Problem:
Once you have read the records below, restate them word for word.
---------- Exercise inputs
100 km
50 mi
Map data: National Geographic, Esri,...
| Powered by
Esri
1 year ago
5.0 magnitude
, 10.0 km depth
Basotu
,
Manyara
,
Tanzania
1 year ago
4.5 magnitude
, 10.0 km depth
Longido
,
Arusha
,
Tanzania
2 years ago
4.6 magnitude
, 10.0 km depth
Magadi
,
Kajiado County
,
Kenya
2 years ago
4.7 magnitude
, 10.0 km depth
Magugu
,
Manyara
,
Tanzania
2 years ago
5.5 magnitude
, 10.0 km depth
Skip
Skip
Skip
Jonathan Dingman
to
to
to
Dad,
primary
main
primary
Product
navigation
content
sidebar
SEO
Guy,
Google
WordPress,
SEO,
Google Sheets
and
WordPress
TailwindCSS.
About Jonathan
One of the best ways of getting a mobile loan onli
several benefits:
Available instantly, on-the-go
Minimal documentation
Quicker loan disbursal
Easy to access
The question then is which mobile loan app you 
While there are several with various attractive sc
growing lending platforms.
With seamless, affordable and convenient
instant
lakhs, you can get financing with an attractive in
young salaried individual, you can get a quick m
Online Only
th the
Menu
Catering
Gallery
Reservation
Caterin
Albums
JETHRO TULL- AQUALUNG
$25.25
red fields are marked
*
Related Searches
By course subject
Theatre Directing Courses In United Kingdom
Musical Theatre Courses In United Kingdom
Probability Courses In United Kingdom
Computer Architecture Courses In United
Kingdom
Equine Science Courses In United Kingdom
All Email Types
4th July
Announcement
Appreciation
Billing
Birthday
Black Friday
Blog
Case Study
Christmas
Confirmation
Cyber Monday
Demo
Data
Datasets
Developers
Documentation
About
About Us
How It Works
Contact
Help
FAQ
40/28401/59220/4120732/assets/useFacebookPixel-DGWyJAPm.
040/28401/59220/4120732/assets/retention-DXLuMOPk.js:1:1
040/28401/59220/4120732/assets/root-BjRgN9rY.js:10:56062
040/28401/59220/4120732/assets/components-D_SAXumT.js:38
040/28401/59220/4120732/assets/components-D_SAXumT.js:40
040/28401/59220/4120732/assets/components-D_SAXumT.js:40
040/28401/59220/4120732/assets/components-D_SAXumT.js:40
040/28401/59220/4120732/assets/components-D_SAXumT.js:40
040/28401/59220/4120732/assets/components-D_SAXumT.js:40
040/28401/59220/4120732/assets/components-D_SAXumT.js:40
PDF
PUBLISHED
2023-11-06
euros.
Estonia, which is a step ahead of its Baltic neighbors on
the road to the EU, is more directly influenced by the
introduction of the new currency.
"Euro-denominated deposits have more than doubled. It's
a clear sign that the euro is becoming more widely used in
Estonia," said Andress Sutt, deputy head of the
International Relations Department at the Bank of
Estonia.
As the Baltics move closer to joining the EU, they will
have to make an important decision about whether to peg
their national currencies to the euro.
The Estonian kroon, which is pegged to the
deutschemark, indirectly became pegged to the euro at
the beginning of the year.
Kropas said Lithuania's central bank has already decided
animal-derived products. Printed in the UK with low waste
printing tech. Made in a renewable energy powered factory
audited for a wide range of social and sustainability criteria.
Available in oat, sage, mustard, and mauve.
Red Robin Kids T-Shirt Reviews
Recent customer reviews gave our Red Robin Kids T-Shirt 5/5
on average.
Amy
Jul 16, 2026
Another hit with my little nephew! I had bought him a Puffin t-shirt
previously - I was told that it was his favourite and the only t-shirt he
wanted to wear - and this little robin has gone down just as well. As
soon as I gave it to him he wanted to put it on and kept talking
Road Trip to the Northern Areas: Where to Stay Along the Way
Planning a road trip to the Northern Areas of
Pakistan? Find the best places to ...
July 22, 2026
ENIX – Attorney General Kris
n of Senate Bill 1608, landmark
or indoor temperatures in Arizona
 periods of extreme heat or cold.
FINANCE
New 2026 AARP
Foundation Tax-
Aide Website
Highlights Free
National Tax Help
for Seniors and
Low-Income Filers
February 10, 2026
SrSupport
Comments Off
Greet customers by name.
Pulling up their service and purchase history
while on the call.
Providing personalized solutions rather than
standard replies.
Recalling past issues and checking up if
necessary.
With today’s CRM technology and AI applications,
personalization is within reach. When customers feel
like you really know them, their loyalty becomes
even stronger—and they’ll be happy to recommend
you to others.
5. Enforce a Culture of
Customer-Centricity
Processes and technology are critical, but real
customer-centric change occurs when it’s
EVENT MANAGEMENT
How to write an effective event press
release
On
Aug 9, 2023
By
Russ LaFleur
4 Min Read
--------------------
Written solution:
100 km
50 mi
Map data: National Geographic, Esri,...
| Powered by
Esri
1 year ago
5.0 magnitude
, 10.0 km depth
Basotu
,
Manyara
,
Tanzania
1 year ago
4.5 magnitude
, 10.0 km depth
Longido
,
Arusha
,
Tanzania
2 years ago
4.6 magnitude
, 10.0 km depth
Magadi
,
Kajiado County
,
Kenya
2 years ago
4.7 magnitude
, 10.0 km depth
Magugu
,
Manyara
,
Tanzania
2 years ago
5.5 magnitude
, 10.0 km depth
Skip
Skip
Skip
Jonathan Dingman
to
to
to
Dad,
primary
main
primary
Product
navigation
content
sidebar
SEO
Guy,
Google
WordPress,
SEO,
Google Sheets
and
WordPress
TailwindCSS.
About Jonathan
One of the best ways of getting a mobile loan onli
several benefits:
Available instantly, on-the-go
Minimal documentation
Quicker loan disbursal
Easy to access
The question then is which mobile loan app you 
While there are several with various attractive sc
growing lending platforms.
With seamless, affordable and convenient
instant
lakhs, you can get financing with an attractive in
young salaried individual, you can get a quick m
Online Only
th the
Menu
Catering
Gallery
Reservation
Caterin
Albums
JETHRO TULL- AQUALUNG
$25.25
red fields are marked
*
Related Searches
By course subject
Theatre Directing Courses In United Kingdom
Musical Theatre Courses In United Kingdom
Probability Courses In United Kingdom
Computer Architecture Courses In United
Kingdom
Equine Science Courses In United Kingdom
All Email Types
4th July
Announcement
Appreciation
Billing
Birthday
Black Friday
Blog
Case Study
Christmas
Confirmation
Cyber Monday
Demo
Data
Datasets
Developers
Documentation
About
About Us
How It Works
Contact
Help
FAQ
40/28401/59220/4120732/assets/useFacebookPixel-DGWyJAPm.
040/28401/59220/4120732/assets/retention-DXLuMOPk.js:1:1
040/28401/59220/4120732/assets/root-BjRgN9rY.js:10:56062
040/28401/59220/4120732/assets/components-D_SAXumT.js:38
040/28401/59220/4120732/assets/components-D_SAXumT.js:40
040/28401/59220/4120732/assets/components-D_SAXumT.js:40
040/28401/59220/4120732/assets/components-D_SAXumT.js:40
040/28401/59220/4120732/assets/components-D_SAXumT.js:40
040/28401/59220/4120732/assets/components-D_SAXumT.js:40
040/28401/59220/4120732/assets/components-D_SAXumT.js:40
PDF
PUBLISHED
2023-11-06
euros.
Estonia, which is a step ahead of its Baltic neighbors on
the road to the EU, is more directly influenced by the
introduction of the new currency.
"Euro-denominated deposits have more than doubled. It's
a clear sign that the euro is becoming more widely used in
Estonia," said Andress Sutt, deputy head of the
International Relations Department at the Bank of
Estonia.
As the Baltics move closer to joining the EU, they will
have to make an important decision about whether to peg
their national currencies to the euro.
The Estonian kroon, which is pegged to the
deutschemark, indirectly became pegged to the euro at
the beginning of the year.
Kropas said Lithuania's central bank has already decided
animal-derived products. Printed in the UK with low waste
printing tech. Made in a renewable energy powered factory
audited for a wide range of social and sustainability criteria.
Available in oat, sage, mustard, and mauve.
Red Robin Kids T-Shirt Reviews
Recent customer reviews gave our Red Robin Kids T-Shirt 5/5
on average.
Amy
Jul 16, 2026
Another hit with my little nephew! I had bought him a Puffin t-shirt
previously - I was told that it was his favourite and the only t-shirt he
wanted to wear - and this little robin has gone down just as well. As
soon as I gave it to him he wanted to put it on and kept talking
Road Trip to the Northern Areas: Where to Stay Along the Way
Planning a road trip to the Northern Areas of
Pakistan? Find the best places to ...
July 22, 2026
ENIX – Attorney General Kris
n of Senate Bill 1608, landmark
or indoor temperatures in Arizona
 periods of extreme heat or cold.
FINANCE
New 2026 AARP
Foundation Tax-
Aide Website
Highlights Free
National Tax Help
for Seniors and
Low-Income Filers
February 10, 2026
SrSupport
Comments Off
Greet customers by name.
Pulling up their service and purchase history
while on the call.
Providing personalized solutions rather than
standard replies.
Recalling past issues and checking up if
necessary.
With today’s CRM technology and AI applications,
personalization is within reach. When customers feel
like you really know them, their loyalty becomes
even stronger—and they’ll be happy to recommend
you to others.
5. Enforce a Culture of
Customer-Centricity
Processes and technology are critical, but real
customer-centric change occurs when it’s
EVENT MANAGEMENT
How to write an effective event press
release
On
Aug 9, 2023
By
Russ LaFleur
4 Min Read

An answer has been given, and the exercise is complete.